Sendo divididos em infância, adolescência e maturidade, os três primeiros longa-metragens de ficção da diretora geram forte identificação com o público jovem dos dias de hoje, principalmente pela exposição de inseguranças e medos inerentes a essa fase. Ana brinca, no Roda Viva (1994), que tem medo de tudo — “tenho medo de fazer um filme bom, tenho medo de fazer um filme ruim”. O que é mais jovem adulto do que a sensação de uma “falsa” maturidade? Seu longa representativo da fase, — Sonho de Valsa — é recheado dessas questões do início ao fim. A maturidade não está no não sentir, mas em como lidar com seus próprios sentimentos.
Os filmes de Ana Carolina podem se tornar pouco atrativos para jovens por não haver mais o costume de lidar com antigas questões técnicas do cinema, como a imagem ou som dublado, mas seus sentimentos não poderiam ser mais atuais. Desde o questionamento de poder de Getúlio em meio ao governo Geisel — infelizmente, de fácil identificação com o governo atual — aos sentimentos femininos mais diversos.
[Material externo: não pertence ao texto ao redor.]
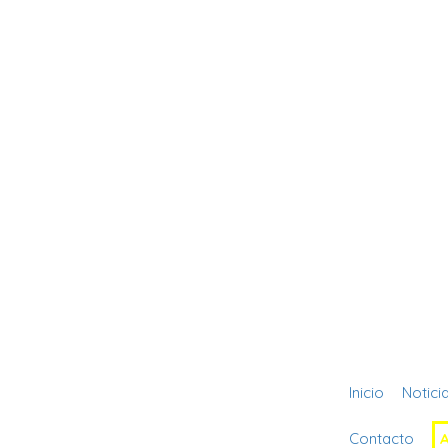
Inicio
Notici
Contacto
Ao Sala de Cinema, a diretora diz que todos seus personagens são ela. Ana oprime e é oprimida. Ana agride e é agredida. Seus filmes podem parecer envelhecidos, mas a sensação da busca por si dentro de si permanece sempre atual. Ana Carolina pode até dividir nome, mas é única. A persona projetada em sua filmografia não poderia ser feita por mais ninguém, porque mais ninguém é Ana Carolina, mesmo que em seu universo ela seja todo mundo.
Referências:
Memória do Cinema | Ana Carolina. Acesso em 17 de ago. 2021.
Roda Viva | Ana Carolina | 1994. Acesso em 17 de ago. 2021
Sala de Cinema: Ana Carolina. Acesso em 17 de ago. 2021.